Better to know or remain ignorant?

Re: Better to know or remain ignorant?

It is much easier to forgive than to forget.

Re: Better to know or remain ignorant?

What about the possibility of diseases?

I want to know so I can protect myself.

Re: Better to know or remain ignorant?

In most cases, infidelity doesnt just happen overnight. The partners are emotionally and physically separated. They can see it coming. When the hearts are not glued together, they can be blown away in any direction in the wind of destruction.

If such is not the case, then a truth that disturbs peace and harmony is worse than a lie.

Re: Better to know or remain ignorant?

I think personally speak I would prefer not knowing because it would save me from a lot of grief. I am assuming what Sehrysh wrote that the person already feels guilty and will not do it again. I think it also depends on the kind of relationship we are in i.e. marriage/enagement/dating.

p.s. I can say anything I want right now as I am not in that situation right now as I am not in that situation. This is a best judgement answer.

Re: Better to know or remain ignorant?

I'd rather know, so i have a valid reason to break his haddiyan!

Re: Better to know or remain ignorant?

ummmmumm

i wud rather like to hear.

Re: Better to know or remain ignorant?

awww ... so much love

Re: Better to know or remain ignorant?

Hmm. The thread brought to mind a hadith that says it's not good to disclose a sin that Allah has concealed, and that the person should repent and mend their ways. Don't know how authentic the hadith is and it raises the question that shouldn't one whose rights have been violated (depending upon the gravity of the offense) know about the offense? And what if knowledge of the offense comes out from some other source months or even years later?

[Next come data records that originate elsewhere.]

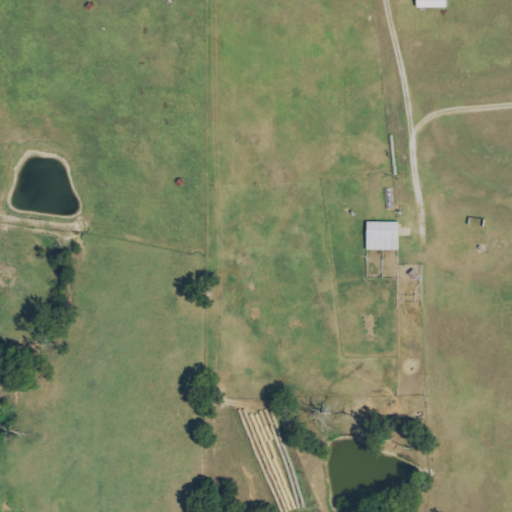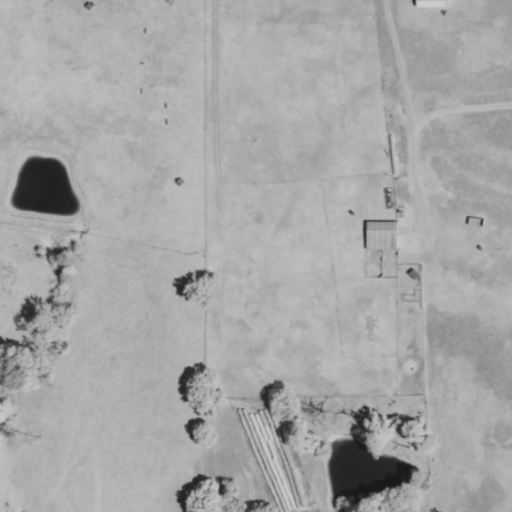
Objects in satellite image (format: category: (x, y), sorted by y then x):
building: (435, 3)
building: (386, 236)
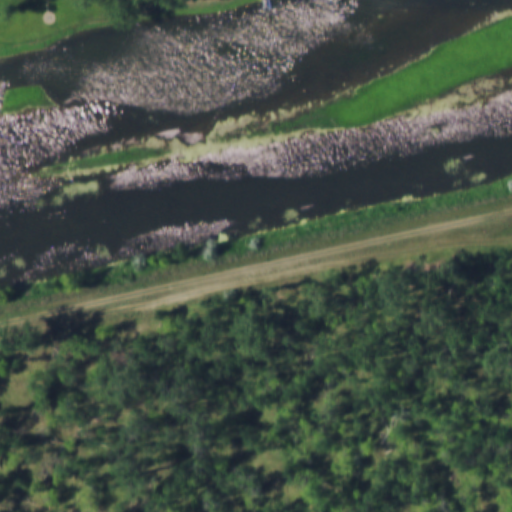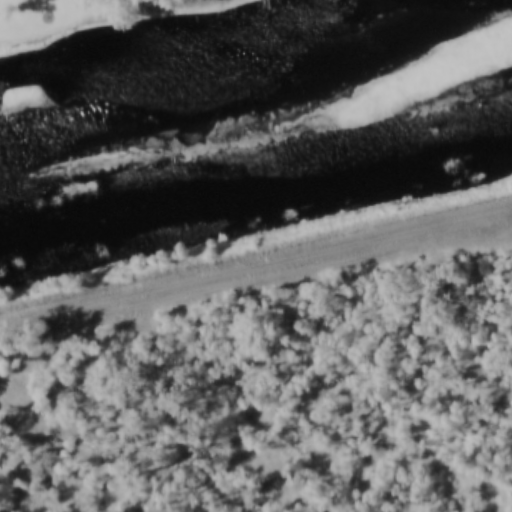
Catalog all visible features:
river: (194, 57)
river: (256, 188)
road: (256, 268)
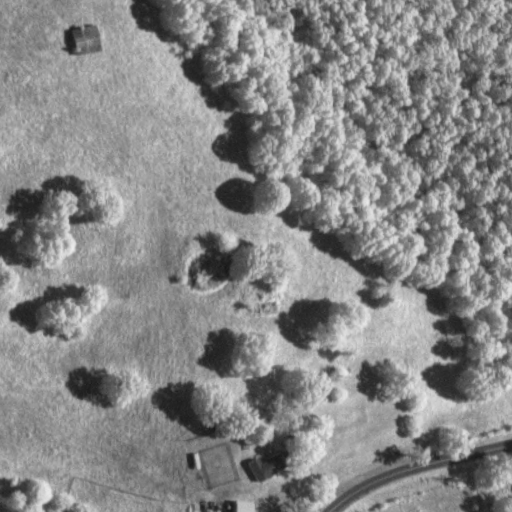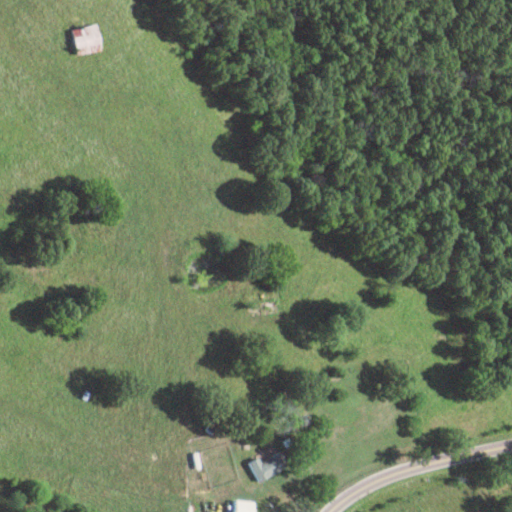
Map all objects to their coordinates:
building: (73, 43)
road: (415, 468)
building: (255, 469)
building: (230, 508)
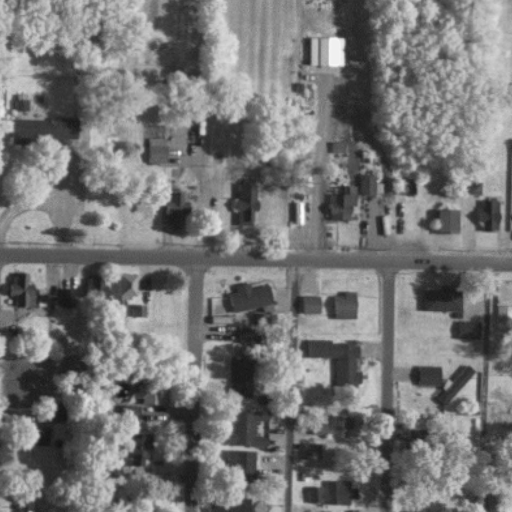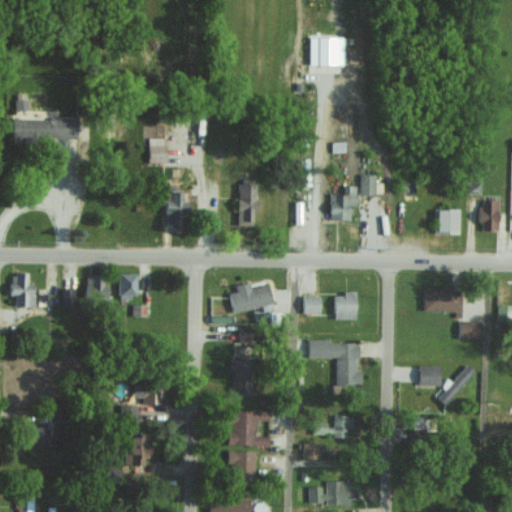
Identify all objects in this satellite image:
building: (324, 49)
building: (19, 101)
building: (42, 127)
building: (155, 143)
building: (336, 145)
building: (365, 183)
building: (244, 202)
building: (339, 204)
building: (174, 207)
building: (487, 214)
building: (444, 220)
road: (256, 254)
building: (126, 284)
building: (94, 285)
building: (20, 288)
building: (66, 296)
building: (247, 296)
building: (441, 298)
building: (309, 303)
building: (344, 304)
building: (503, 312)
building: (468, 328)
building: (247, 333)
building: (337, 357)
building: (427, 373)
building: (239, 376)
road: (195, 383)
road: (295, 383)
road: (387, 384)
building: (452, 384)
road: (484, 384)
building: (148, 392)
building: (126, 412)
building: (53, 413)
building: (243, 426)
building: (332, 426)
building: (37, 434)
building: (135, 447)
building: (309, 450)
building: (239, 463)
building: (331, 491)
building: (23, 503)
building: (226, 505)
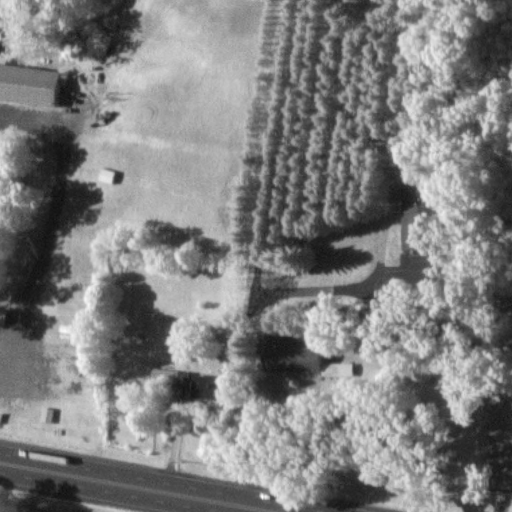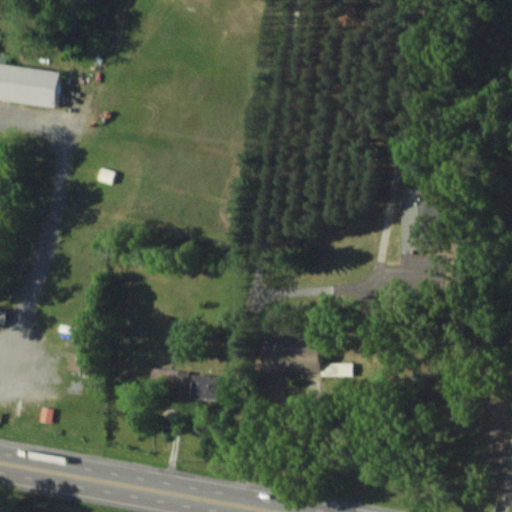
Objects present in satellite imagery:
building: (30, 83)
building: (422, 217)
road: (48, 232)
building: (302, 353)
building: (90, 363)
building: (171, 377)
building: (208, 386)
road: (507, 480)
road: (134, 487)
road: (189, 505)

Okay, so the affair is over with and won't ever happen again. But that doesn't necessarily mean that your spouse no longer has romantic feelings for the person that they cheated with. What if the affair was stopped because your spouse felt guilty and realized it's a sin, but still has feelings for that person? Couldn't that have an impact on the interactions within the marriage even though the spouse is no longer cheating? In this case, some may prefer to know what happened than to continue to be in a relationship that's dead. Unless the spouse makes a real strong effort to make the marriage better. And it would have to be a mutual effort to fix the problems in the marriage that might have led to the infidelity in the first place. Those issues aren't going to disappear as soon as the wayward spouse decides to end the affair.